Como trabalhar a saúde mental nestas situações
Em Gaza, a MdM promove sessões de apoio psicossocial em grupo para crianças e adolescentes. Estas sessões, que têm por base metodologias lúdicas e de expressão artística, permitem às pessoas um espaço seguro e de confiança, para a identificação, expressão e compreensão das emoções difíceis associadas a esta situação extrema. A intervenção tem por base o apoio de pares, a normalização das emoções, a ventilação e a promoção de mecanismos positivos de sobrevivência. O trabalho de resiliência e os mecanismos de sobrevivência são fundamentais.
"No entanto, é importante sublinhar que, enquanto não for possível proteger e restaurar os direitos fundamentais das pessoas em Gaza, estas atividades só podem ter uma função paliativa e oferecer um alívio temporário das feridas emocionais e psicológicas profundas que este conflito está a causar", explica Carmen González, responsável de saúde mental da delegação espanhola da MdM nos Territórios Palestinianos Ocupados. "Ainda há muito a fazer, para promover e assegurar a recuperação das pessoas afetadas.
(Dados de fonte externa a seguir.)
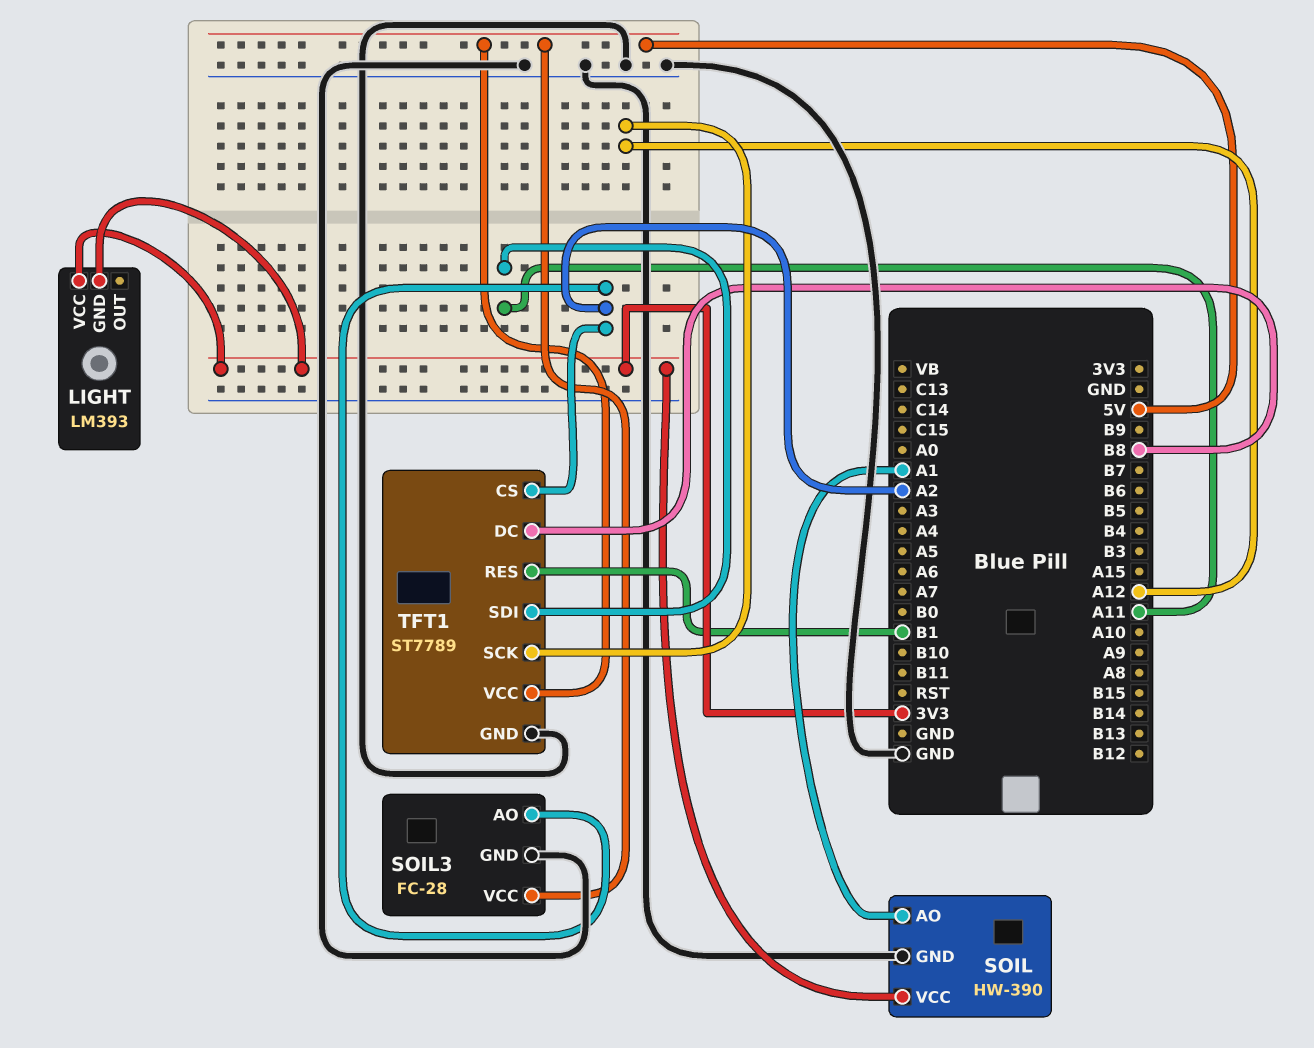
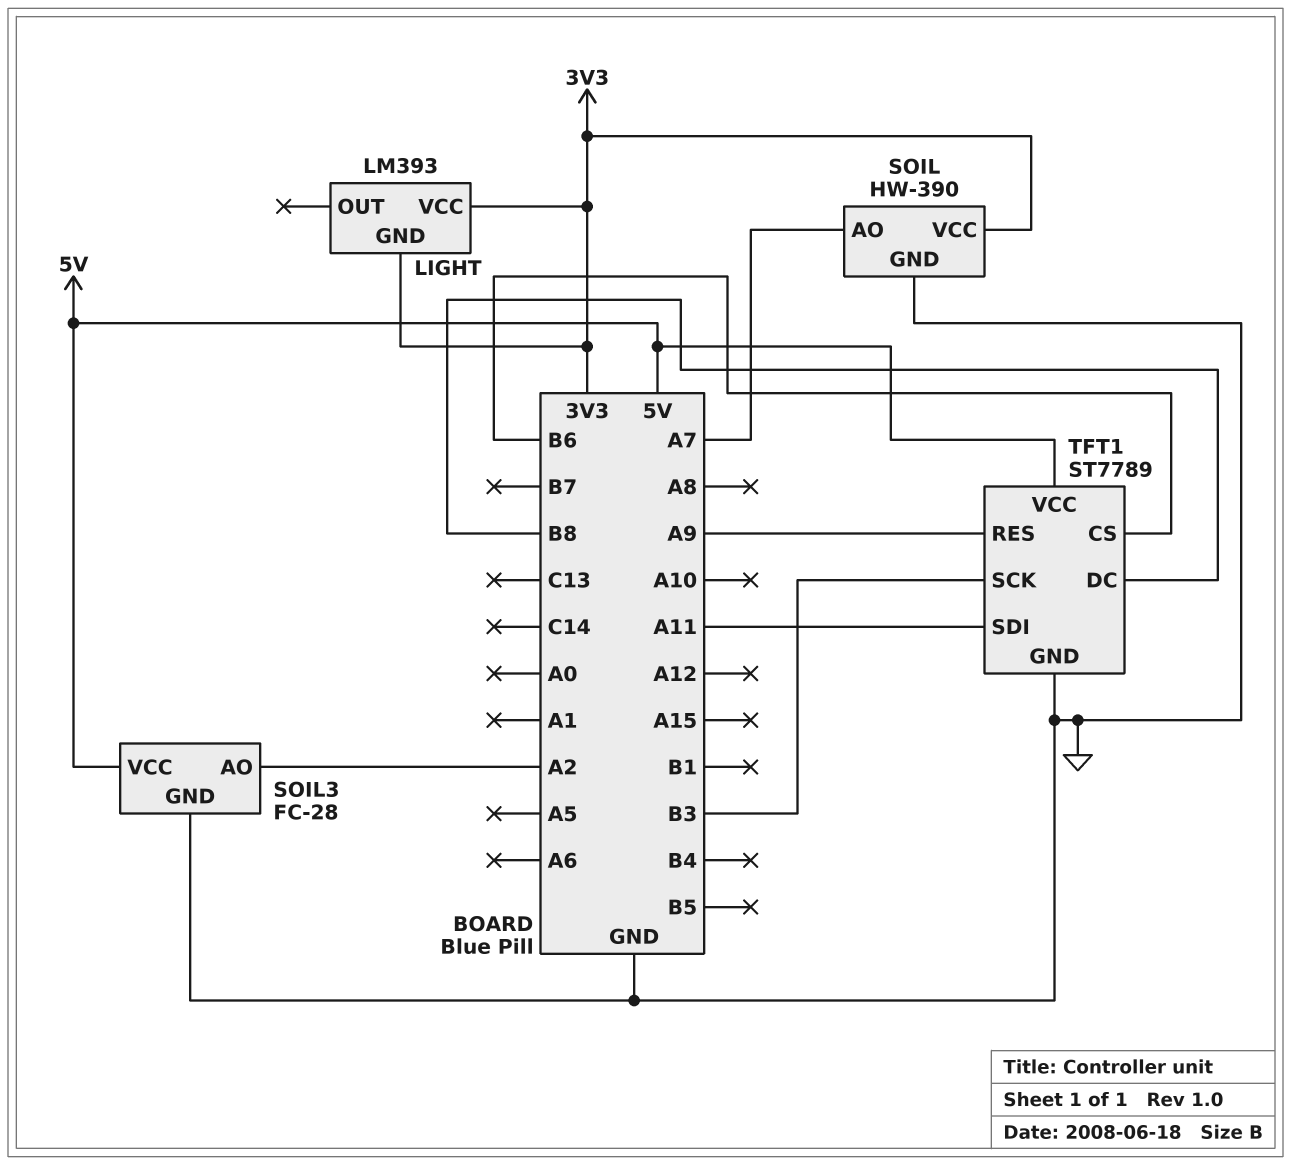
SOIL pin AO: A1 -> A7
TFT1 pin CS: A2 -> B6
TFT1 pin RES: B1 -> A9
TFT1 pin SCK: A12 -> B3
Para tentar restabelecer o bem-estar psicológico, é urgente repor os direitos que foram destruídos em todos os domínios da vida", adverte.
A arte como forma de expressão das emoções
A equipa de saúde mental e apoio psicossocial da MdM em Gaza desenvolve atividades básicas de apoio psicossocial para crianças, adolescentes e adultos: prestação de primeiros socorros psicológicos, aconselhamento e/ou apoio individual. Os elementos da equipa, totalmente constituída por profissionais palestinianos, trabalham junto das suas comunidades, em abrigos, para onde, eles próprios, também tiveram de fugir.
As cores, os pincéis, as mãos e os materiais artísticos são excelentes aliados nestas sessões psicossociais, onde as crianças dispõem de um pequeno refúgio para escapar à situação difícil que atravessam, exprimir as suas emoções e encontrar a compreensão nos profissionais e em outras crianças da mesma idade.